## BRIEF:
Rewrite the lines of the data from the line with "create a connection" up to and including the line with "trigger Service Bus" as a numbered list, omitting any blank lines.

Dataset entries
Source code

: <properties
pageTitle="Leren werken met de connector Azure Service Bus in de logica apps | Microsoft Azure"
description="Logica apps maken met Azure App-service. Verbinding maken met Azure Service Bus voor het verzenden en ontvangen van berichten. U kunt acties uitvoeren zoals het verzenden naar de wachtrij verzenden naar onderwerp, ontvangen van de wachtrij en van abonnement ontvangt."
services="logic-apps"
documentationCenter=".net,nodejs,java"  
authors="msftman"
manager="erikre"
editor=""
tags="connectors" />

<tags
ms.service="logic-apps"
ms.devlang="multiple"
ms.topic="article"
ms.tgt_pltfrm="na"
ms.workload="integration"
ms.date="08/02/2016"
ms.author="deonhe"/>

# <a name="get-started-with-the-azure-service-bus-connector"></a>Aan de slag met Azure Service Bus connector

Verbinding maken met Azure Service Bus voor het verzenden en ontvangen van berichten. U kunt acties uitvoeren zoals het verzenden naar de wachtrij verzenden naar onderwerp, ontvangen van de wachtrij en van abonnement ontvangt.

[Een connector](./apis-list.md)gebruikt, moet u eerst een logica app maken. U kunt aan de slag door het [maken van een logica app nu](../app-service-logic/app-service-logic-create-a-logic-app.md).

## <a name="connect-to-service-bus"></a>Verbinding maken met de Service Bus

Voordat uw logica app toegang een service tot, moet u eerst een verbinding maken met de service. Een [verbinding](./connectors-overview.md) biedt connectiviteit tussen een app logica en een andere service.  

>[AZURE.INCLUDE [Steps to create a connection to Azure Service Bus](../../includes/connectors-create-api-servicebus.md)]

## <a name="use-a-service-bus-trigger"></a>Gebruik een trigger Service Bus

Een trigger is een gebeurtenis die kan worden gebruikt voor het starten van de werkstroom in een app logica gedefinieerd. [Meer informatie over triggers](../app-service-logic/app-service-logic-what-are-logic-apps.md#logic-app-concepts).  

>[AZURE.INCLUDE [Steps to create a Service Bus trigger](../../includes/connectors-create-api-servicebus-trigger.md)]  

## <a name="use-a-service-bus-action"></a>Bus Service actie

## ANSWER SECTION:
1. >[AZURE.INCLUDE [Steps to create a connection to Azure Service Bus](../../includes/connectors-create-api-servicebus.md)]
2. ## <a name="use-a-service-bus-trigger"></a>Gebruik een trigger Service Bus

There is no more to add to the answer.